Ja, sagt Daniel Jositsch, Zürcher Ständerat und Präsident des Kaufmännischen Verbands, der zur Allianz der Arbeitnehmerorganisationen «Die Plattform» gehört. Er hat eine Motion eingereicht, in welcher er den Bundesrat dazu auffordert, gesetzliche Grundlagen für Homeoffice zu schaffen.
Die Erfahrungen im Coronajahr hätten gezeigt, dass Klarheit geschaffen werden müsse, etwa in Bezug auf den Gesundheitsschutz aber auch bezüglich Arbeits- und Ruhezeiten. Jositsch plädiert dafür, die «Grundpfeiler einer Homeoffice-Vereinbarung» im Obligationenrecht (OR) festzulegen, in welcher «Umfang der Telearbeit, die Erreichbarkeit, die Vergütung der mit der Verrichtung von Homeoffice verbundenen Ausgaben sowie zur Verfügungstellung von Arbeitsgeräten- und Arbeitsmaterial» geregelt würden. Dies sollte dann für alle Angestellten gelten, welche regelmässig von zu Hause aus arbeiteten.
Rechtsprofessor Rudolph ist skeptisch gegenüber Sonderregeln für einzelne Berufsgruppen oder Angestelltenkategorien. Bei Homeoffice hingegen handle es sich um eine verbreitete, unternehmensübergreifende und absehbar noch weiter zunehmende Beschäftigungsform mit spezifischen arbeitsrechtlichen Regelungs- und Schutzbedürfnissen.
«Vor diesem Hintergrund würde ich eine gesetzliche Regelung begrüssen.» Sie sollte aber ausreichend Gestaltungsspielraum für angemessene betriebliche oder sozialpartnerschaftliche Regelungen belassen. Anders sieht dies der Arbeitsrechtsexperte und emeritierte Professor Thomas Geiser: «Eine strengere Reglementierung ist nicht nötig», sagte er im Juni gegenüber CH Media. «Es ist nötig, sich an die bestehende zu halten.»
Können Homeoffice-Investitionen oder die Miete fürs Arbeitszimmer von den Steuern abgezogen werden?
Im Grundsatz gilt: «Es können nur jene Kosten geltend gemacht werden, die auch tatsächlich anfallen», sagt Joel Weibel von der Eidgenössischen Steuerverwaltung. Das heisst: Wer Ausgaben fürs Homeoffice in der Steuererklärung abziehen will, kann nicht gleichzeitig die Kosten für die Pendelfahrt und für die auswärtige Verpflegung geltend machen. Nicht alle Kantone waren im Coronajahr 2020 gleich streng bei der Anwendung der Regel.

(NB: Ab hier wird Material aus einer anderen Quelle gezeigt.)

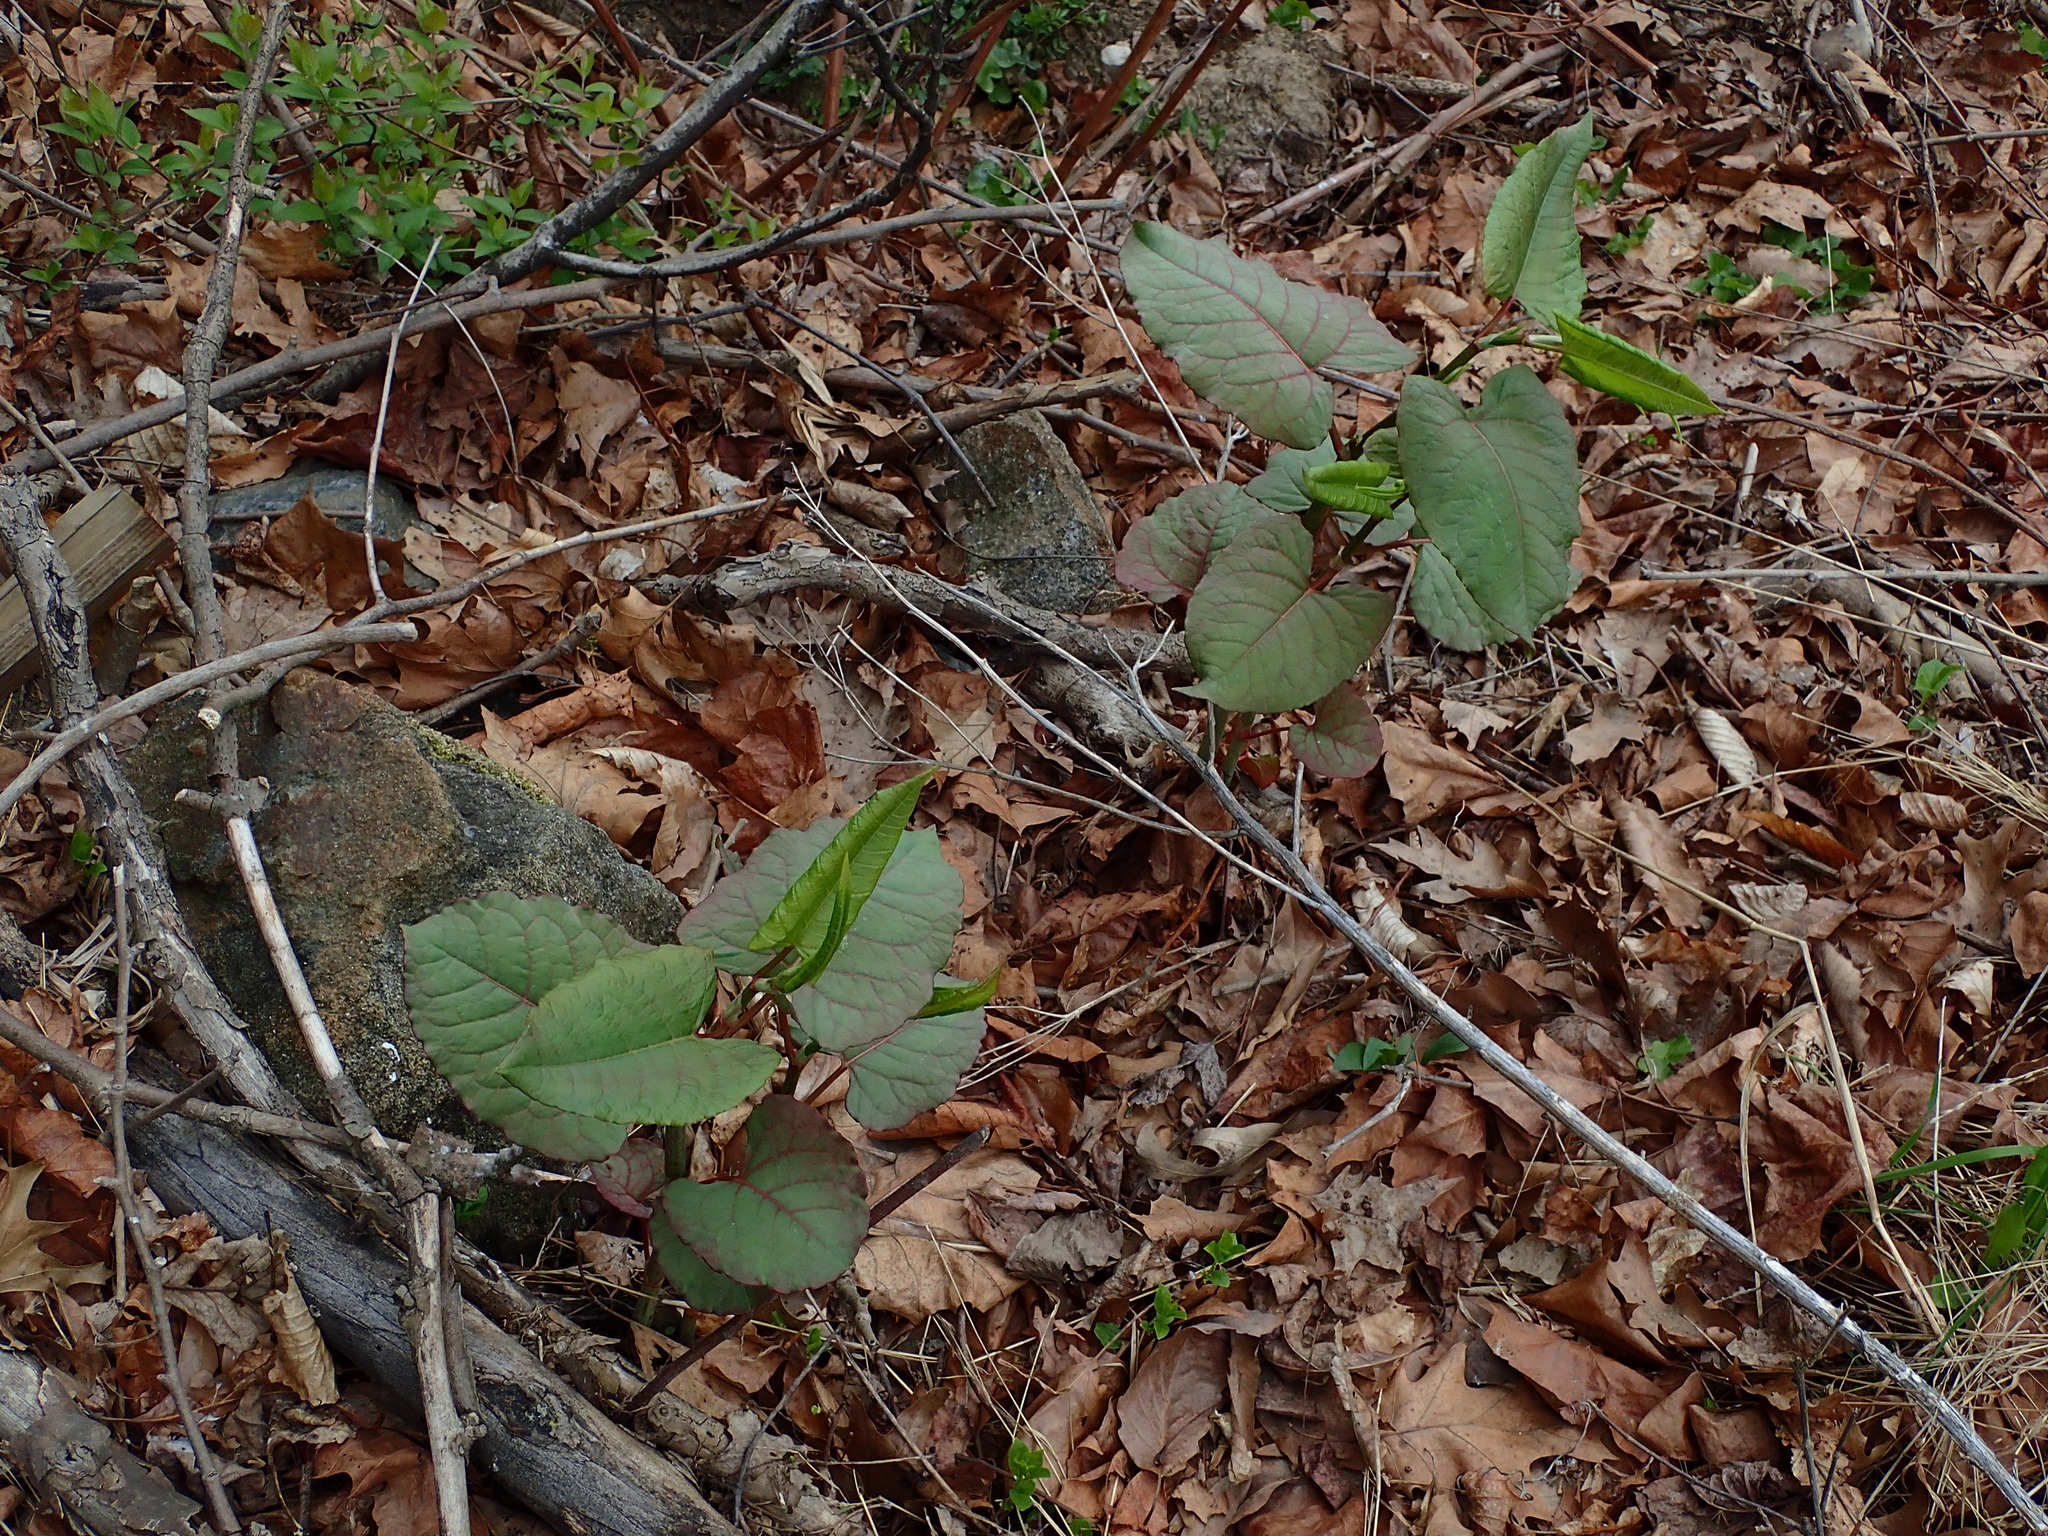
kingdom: Plantae
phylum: Tracheophyta
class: Magnoliopsida
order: Caryophyllales
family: Polygonaceae
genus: Reynoutria
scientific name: Reynoutria japonica
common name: Japanese knotweed
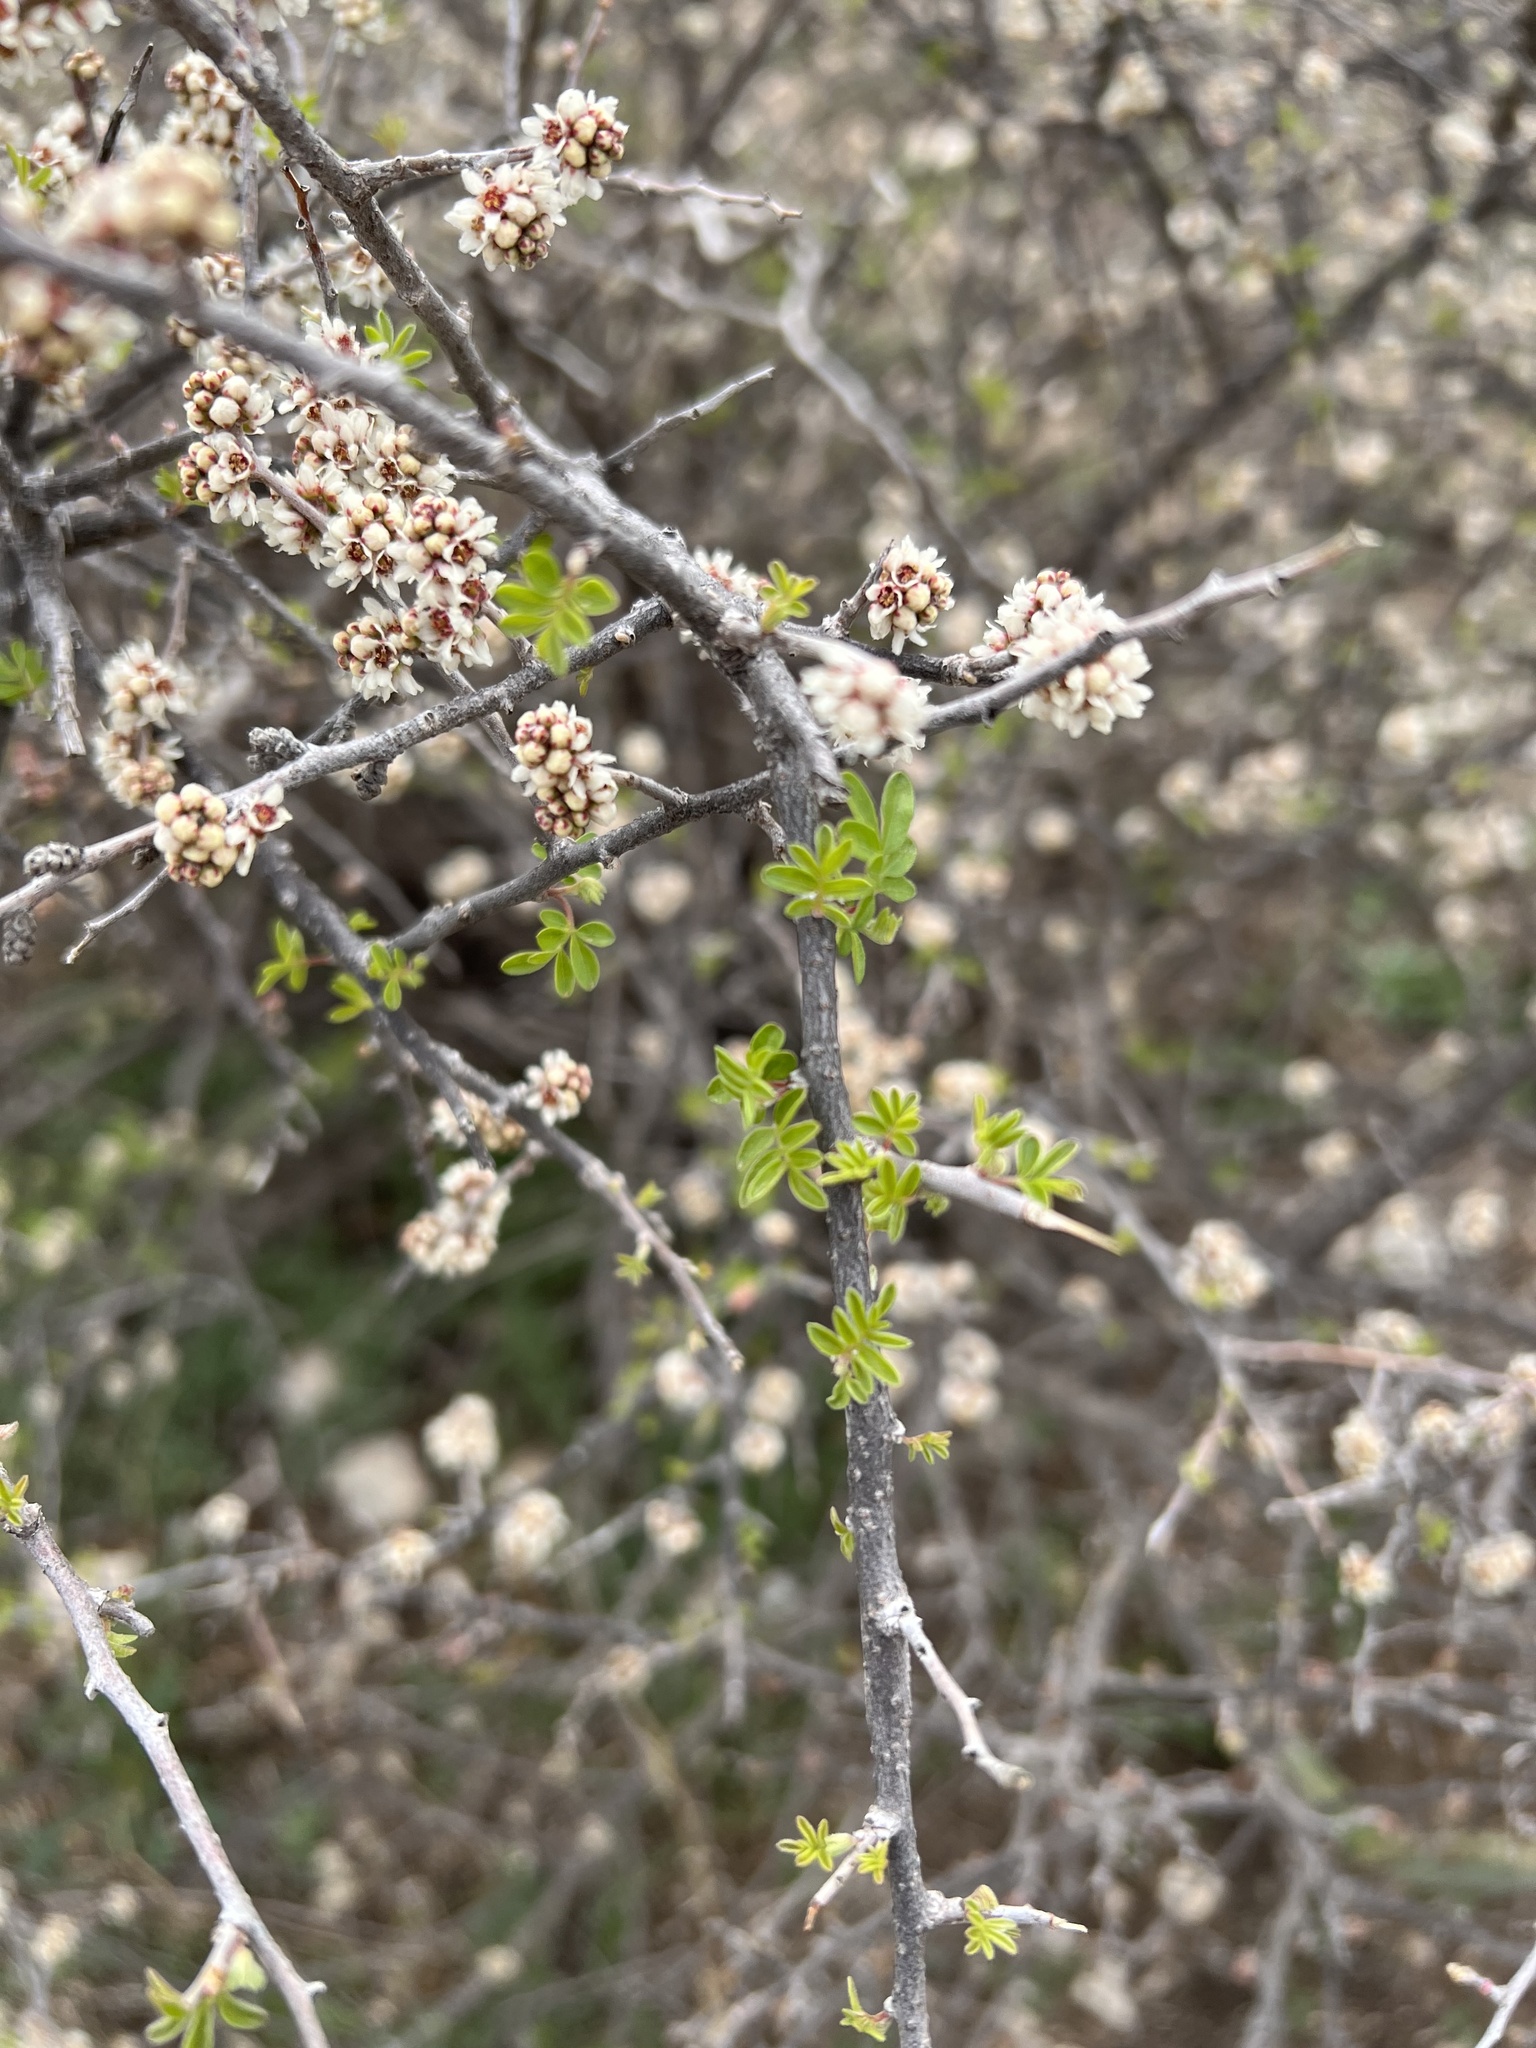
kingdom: Plantae
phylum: Tracheophyta
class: Magnoliopsida
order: Sapindales
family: Anacardiaceae
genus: Rhus
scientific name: Rhus microphylla
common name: Desert sumac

Zudem gibt es einen Pauschalabzug für berufsbedingte Kosten, der 3 Prozent des Nettolohns und mindestens 2000 und maximal 4000 Franken beträgt. Wer mehr abziehen will, muss strenge Bedingungen erfüllen. Doch auch hier gilt: Die Spielregeln sind von Kanton zu Kanton verschieden.